Supplied material:
══════════
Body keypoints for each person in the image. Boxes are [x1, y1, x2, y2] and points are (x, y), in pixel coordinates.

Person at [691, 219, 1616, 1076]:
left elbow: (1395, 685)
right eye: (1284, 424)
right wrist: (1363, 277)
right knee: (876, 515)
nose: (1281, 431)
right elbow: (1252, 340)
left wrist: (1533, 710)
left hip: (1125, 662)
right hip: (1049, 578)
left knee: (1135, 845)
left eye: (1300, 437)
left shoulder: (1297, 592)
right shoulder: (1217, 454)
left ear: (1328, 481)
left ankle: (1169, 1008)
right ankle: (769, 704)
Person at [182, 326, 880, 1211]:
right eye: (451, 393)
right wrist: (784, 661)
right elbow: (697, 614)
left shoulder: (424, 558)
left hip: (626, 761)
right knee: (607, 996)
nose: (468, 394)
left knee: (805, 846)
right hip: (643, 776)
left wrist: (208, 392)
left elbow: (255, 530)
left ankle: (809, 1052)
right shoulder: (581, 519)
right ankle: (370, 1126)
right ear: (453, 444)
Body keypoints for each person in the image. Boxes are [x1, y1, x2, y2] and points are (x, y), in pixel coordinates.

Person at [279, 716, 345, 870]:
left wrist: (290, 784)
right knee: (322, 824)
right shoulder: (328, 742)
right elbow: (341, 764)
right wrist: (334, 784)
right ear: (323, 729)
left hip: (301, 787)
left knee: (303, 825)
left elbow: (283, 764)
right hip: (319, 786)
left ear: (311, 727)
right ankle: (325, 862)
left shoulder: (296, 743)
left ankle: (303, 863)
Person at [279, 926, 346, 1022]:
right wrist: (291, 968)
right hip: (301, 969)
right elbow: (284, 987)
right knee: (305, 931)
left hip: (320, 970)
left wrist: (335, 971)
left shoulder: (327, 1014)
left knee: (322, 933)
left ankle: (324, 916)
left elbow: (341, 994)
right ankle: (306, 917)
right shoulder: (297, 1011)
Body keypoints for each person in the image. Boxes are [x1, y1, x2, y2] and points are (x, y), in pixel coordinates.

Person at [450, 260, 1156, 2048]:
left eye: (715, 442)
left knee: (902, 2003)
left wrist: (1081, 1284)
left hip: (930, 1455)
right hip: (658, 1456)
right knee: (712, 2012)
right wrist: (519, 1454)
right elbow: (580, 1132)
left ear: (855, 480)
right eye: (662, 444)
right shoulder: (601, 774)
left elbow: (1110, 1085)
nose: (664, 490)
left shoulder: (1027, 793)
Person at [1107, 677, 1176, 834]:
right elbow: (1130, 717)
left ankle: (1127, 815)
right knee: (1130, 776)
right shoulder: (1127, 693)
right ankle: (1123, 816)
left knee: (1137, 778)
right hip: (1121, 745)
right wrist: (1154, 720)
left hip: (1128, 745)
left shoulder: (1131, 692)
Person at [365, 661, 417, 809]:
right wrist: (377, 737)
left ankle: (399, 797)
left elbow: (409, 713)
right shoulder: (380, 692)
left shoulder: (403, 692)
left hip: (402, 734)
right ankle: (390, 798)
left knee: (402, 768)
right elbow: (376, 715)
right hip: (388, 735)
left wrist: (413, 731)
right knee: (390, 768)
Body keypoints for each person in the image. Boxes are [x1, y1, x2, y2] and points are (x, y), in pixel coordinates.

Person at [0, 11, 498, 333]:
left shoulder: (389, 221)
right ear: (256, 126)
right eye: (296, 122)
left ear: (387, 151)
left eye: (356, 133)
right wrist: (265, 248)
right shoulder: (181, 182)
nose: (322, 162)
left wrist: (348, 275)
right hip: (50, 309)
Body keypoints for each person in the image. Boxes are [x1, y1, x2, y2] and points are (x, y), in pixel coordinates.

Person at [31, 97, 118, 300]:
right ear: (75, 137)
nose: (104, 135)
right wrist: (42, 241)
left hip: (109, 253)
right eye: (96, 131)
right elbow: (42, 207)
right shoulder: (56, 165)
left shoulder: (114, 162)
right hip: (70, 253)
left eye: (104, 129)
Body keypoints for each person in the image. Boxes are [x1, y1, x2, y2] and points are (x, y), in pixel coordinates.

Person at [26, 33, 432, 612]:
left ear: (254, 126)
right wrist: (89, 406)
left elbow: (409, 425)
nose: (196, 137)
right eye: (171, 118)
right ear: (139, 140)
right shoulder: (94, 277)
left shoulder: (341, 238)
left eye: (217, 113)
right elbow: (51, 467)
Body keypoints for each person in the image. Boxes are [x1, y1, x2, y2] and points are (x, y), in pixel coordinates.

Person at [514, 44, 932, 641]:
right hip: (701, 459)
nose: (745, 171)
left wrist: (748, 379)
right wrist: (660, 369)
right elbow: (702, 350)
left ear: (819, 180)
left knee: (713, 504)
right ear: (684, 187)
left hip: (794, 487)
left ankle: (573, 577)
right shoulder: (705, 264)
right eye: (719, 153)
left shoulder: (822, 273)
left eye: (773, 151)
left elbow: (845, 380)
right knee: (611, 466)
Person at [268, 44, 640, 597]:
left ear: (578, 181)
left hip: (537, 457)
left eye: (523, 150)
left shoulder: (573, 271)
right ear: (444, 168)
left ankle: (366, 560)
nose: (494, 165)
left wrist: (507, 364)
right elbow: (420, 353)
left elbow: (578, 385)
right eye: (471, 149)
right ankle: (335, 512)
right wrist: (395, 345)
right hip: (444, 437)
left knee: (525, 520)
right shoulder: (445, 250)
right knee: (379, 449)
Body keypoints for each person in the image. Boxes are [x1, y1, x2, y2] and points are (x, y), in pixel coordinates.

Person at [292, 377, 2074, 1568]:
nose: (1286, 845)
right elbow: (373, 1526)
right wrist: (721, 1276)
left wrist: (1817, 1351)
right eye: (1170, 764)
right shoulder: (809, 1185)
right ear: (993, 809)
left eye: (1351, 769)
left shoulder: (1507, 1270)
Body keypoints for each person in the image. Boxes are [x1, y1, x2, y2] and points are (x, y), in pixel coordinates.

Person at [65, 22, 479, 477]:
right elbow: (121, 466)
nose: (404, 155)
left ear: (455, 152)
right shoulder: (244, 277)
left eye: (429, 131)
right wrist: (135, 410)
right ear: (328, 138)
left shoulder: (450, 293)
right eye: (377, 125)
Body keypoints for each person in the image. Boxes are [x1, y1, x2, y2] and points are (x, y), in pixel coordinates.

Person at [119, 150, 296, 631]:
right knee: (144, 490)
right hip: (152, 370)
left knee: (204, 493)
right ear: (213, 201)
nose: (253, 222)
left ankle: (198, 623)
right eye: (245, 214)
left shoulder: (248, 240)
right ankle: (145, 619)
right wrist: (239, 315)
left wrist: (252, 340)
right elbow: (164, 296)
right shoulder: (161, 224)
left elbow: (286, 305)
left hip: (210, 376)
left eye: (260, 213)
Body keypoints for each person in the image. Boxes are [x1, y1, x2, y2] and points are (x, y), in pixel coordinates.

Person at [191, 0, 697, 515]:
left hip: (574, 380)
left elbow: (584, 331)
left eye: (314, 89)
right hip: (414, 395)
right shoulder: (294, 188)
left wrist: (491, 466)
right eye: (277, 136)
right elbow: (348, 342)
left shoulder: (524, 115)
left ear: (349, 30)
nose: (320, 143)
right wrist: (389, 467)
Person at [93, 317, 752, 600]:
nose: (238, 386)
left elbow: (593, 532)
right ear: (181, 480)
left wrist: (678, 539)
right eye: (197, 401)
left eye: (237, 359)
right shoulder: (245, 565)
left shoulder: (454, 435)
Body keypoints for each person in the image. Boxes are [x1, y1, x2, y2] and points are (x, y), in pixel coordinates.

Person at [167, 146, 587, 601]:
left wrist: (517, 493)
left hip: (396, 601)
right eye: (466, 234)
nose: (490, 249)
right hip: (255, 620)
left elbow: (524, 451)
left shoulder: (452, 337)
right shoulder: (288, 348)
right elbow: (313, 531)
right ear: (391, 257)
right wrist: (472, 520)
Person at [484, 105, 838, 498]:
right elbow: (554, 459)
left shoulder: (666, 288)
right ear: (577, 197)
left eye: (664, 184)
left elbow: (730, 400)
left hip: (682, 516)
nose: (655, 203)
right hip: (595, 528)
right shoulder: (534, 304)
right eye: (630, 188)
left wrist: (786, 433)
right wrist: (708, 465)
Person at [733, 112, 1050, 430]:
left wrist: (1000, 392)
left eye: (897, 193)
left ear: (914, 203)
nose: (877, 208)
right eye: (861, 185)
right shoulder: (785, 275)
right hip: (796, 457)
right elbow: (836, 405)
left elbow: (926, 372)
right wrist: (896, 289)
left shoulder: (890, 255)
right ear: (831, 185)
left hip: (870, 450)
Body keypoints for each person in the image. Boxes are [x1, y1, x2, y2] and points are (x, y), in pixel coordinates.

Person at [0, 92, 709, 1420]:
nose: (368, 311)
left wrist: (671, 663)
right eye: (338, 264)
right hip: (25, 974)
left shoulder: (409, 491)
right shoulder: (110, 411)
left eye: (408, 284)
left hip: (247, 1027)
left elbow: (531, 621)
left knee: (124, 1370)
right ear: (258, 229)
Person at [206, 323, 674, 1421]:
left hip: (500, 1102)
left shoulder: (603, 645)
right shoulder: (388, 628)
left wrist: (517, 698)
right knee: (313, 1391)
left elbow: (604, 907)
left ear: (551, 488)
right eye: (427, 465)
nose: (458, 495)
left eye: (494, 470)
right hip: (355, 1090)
══════════
Assignment: Above are the entries. Quote exactly the lines from the one bearing "right hip: (50, 309)" through the one bearing "left wrist: (748, 379)".

Answer to the problem:
right hip: (50, 309)
Body keypoints for each person in the image. Boxes are [x1, y1, x2, y2] and points are (x, y), in pixel coordinates.

Person at [31, 97, 118, 300]:
right ear: (75, 137)
nose: (104, 135)
right wrist: (42, 241)
left hip: (109, 253)
right eye: (96, 131)
right elbow: (42, 207)
right shoulder: (56, 165)
left shoulder: (114, 162)
right hip: (70, 253)
left eye: (104, 129)
Body keypoints for each person in the image. Boxes are [x1, y1, x2, y2] and points are (x, y), in pixel coordinates.

Person at [26, 33, 432, 612]:
left ear: (254, 126)
right wrist: (89, 406)
left elbow: (409, 425)
nose: (196, 137)
right eye: (171, 118)
right ear: (139, 140)
right shoulder: (94, 277)
left shoulder: (341, 238)
left eye: (217, 113)
right elbow: (51, 467)
Body keypoints for each person in the image. Boxes are [x1, y1, x2, y2] and points are (x, y), in pixel coordinates.

Person at [514, 44, 932, 641]:
right hip: (701, 459)
nose: (745, 171)
left wrist: (748, 379)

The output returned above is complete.